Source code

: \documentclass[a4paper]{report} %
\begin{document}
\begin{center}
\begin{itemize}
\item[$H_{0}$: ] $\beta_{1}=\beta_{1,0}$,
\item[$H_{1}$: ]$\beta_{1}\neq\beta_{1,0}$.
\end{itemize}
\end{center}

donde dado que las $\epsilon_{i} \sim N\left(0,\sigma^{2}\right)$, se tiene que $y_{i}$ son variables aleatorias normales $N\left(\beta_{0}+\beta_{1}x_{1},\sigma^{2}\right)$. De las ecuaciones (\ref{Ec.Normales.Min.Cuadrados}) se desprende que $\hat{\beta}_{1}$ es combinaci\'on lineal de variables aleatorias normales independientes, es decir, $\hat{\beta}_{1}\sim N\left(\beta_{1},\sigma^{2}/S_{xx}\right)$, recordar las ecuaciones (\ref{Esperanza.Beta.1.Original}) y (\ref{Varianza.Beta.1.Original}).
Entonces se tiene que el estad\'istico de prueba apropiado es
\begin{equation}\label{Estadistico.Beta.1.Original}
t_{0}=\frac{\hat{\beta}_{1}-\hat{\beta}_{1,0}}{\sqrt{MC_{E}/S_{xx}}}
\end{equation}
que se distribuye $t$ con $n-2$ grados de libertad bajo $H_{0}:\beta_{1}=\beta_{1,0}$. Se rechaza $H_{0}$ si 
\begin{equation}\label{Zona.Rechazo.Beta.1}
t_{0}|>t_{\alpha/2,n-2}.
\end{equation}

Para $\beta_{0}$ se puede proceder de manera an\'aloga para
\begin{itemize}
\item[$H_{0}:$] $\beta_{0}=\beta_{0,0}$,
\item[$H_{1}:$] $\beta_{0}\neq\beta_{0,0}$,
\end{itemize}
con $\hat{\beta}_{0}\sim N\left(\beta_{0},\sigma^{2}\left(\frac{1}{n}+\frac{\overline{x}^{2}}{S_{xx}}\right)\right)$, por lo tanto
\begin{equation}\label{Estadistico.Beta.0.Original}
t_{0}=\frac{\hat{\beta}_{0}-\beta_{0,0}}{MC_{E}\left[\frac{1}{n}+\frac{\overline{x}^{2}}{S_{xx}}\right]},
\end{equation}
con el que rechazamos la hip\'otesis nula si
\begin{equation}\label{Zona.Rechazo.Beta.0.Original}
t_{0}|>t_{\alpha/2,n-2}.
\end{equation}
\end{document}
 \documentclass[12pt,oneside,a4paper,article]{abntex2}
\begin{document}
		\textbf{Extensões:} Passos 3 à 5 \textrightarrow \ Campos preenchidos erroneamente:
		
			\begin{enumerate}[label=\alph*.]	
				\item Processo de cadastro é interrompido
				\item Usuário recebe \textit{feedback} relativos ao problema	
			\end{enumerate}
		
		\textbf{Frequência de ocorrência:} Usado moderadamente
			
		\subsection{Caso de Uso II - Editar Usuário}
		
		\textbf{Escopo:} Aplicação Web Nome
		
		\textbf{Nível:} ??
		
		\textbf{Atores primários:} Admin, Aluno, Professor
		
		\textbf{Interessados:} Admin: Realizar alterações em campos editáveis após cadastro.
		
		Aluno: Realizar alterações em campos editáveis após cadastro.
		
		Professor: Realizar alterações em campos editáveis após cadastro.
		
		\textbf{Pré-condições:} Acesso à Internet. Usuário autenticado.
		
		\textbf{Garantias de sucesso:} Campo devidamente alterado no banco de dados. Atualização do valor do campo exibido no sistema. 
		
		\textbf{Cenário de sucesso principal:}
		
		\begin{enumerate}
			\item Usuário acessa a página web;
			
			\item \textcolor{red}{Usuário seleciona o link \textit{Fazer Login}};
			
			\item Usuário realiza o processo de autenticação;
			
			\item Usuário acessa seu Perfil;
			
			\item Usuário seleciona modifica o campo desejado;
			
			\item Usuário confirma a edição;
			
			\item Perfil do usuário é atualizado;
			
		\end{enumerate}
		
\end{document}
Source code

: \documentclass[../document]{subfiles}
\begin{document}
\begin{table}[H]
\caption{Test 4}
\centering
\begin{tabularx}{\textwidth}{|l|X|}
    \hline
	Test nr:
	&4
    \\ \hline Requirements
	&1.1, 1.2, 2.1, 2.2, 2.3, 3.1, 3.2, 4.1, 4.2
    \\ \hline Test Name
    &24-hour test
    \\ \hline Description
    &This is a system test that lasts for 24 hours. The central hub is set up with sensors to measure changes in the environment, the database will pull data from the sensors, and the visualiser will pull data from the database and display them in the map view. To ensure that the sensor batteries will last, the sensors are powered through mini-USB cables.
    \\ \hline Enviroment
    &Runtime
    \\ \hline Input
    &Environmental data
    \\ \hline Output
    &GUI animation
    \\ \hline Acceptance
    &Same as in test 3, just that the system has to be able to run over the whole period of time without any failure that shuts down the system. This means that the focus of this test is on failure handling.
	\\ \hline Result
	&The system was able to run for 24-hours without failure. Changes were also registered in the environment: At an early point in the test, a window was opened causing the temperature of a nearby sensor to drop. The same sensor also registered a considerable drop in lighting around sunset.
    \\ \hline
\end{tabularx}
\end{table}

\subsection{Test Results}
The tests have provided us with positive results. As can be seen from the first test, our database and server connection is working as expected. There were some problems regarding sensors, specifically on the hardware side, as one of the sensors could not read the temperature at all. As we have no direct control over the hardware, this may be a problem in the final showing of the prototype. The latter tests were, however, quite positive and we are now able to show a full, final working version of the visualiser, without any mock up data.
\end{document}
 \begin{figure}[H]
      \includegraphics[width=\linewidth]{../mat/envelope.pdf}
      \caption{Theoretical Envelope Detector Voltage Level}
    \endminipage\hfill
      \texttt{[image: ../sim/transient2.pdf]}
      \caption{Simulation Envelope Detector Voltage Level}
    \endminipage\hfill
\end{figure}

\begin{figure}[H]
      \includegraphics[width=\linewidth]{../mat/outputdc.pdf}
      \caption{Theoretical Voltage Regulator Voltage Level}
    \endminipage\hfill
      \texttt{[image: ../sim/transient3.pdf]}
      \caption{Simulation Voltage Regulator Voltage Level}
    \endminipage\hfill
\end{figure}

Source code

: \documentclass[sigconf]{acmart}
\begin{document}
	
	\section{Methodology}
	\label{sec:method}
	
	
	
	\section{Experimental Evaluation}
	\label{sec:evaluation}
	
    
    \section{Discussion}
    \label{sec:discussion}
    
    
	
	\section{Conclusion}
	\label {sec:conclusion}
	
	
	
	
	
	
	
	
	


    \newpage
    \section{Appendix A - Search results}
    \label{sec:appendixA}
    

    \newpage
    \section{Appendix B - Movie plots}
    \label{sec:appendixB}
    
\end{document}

—————

• YOUR TASK: The reply should hold only the lines of the listing above starting at the line containing "que se distribuye" and ending at the line containing "Internet. Usuário autenticado.", exactly as written.

• EXERCISE OUTPUT:
que se distribuye $t$ con $n-2$ grados de libertad bajo $H_{0}:\beta_{1}=\beta_{1,0}$. Se rechaza $H_{0}$ si 
\begin{equation}\label{Zona.Rechazo.Beta.1}
t_{0}|>t_{\alpha/2,n-2}.
\end{equation}

Para $\beta_{0}$ se puede proceder de manera an\'aloga para
\begin{itemize}
\item[$H_{0}:$] $\beta_{0}=\beta_{0,0}$,
\item[$H_{1}:$] $\beta_{0}\neq\beta_{0,0}$,
\end{itemize}
con $\hat{\beta}_{0}\sim N\left(\beta_{0},\sigma^{2}\left(\frac{1}{n}+\frac{\overline{x}^{2}}{S_{xx}}\right)\right)$, por lo tanto
\begin{equation}\label{Estadistico.Beta.0.Original}
t_{0}=\frac{\hat{\beta}_{0}-\beta_{0,0}}{MC_{E}\left[\frac{1}{n}+\frac{\overline{x}^{2}}{S_{xx}}\right]},
\end{equation}
con el que rechazamos la hip\'otesis nula si
\begin{equation}\label{Zona.Rechazo.Beta.0.Original}
t_{0}|>t_{\alpha/2,n-2}.
\end{equation}
\end{document}
 \documentclass[12pt,oneside,a4paper,article]{abntex2}
\begin{document}
		\textbf{Extensões:} Passos 3 à 5 \textrightarrow \ Campos preenchidos erroneamente:
		
			\begin{enumerate}[label=\alph*.]	
				\item Processo de cadastro é interrompido
				\item Usuário recebe \textit{feedback} relativos ao problema	
			\end{enumerate}
		
		\textbf{Frequência de ocorrência:} Usado moderadamente
			
		\subsection{Caso de Uso II - Editar Usuário}
		
		\textbf{Escopo:} Aplicação Web Nome
		
		\textbf{Nível:} ??
		
		\textbf{Atores primários:} Admin, Aluno, Professor
		
		\textbf{Interessados:} Admin: Realizar alterações em campos editáveis após cadastro.
		
		Aluno: Realizar alterações em campos editáveis após cadastro.
		
		Professor: Realizar alterações em campos editáveis após cadastro.
		
		\textbf{Pré-condições:} Acesso à Internet. Usuário autenticado.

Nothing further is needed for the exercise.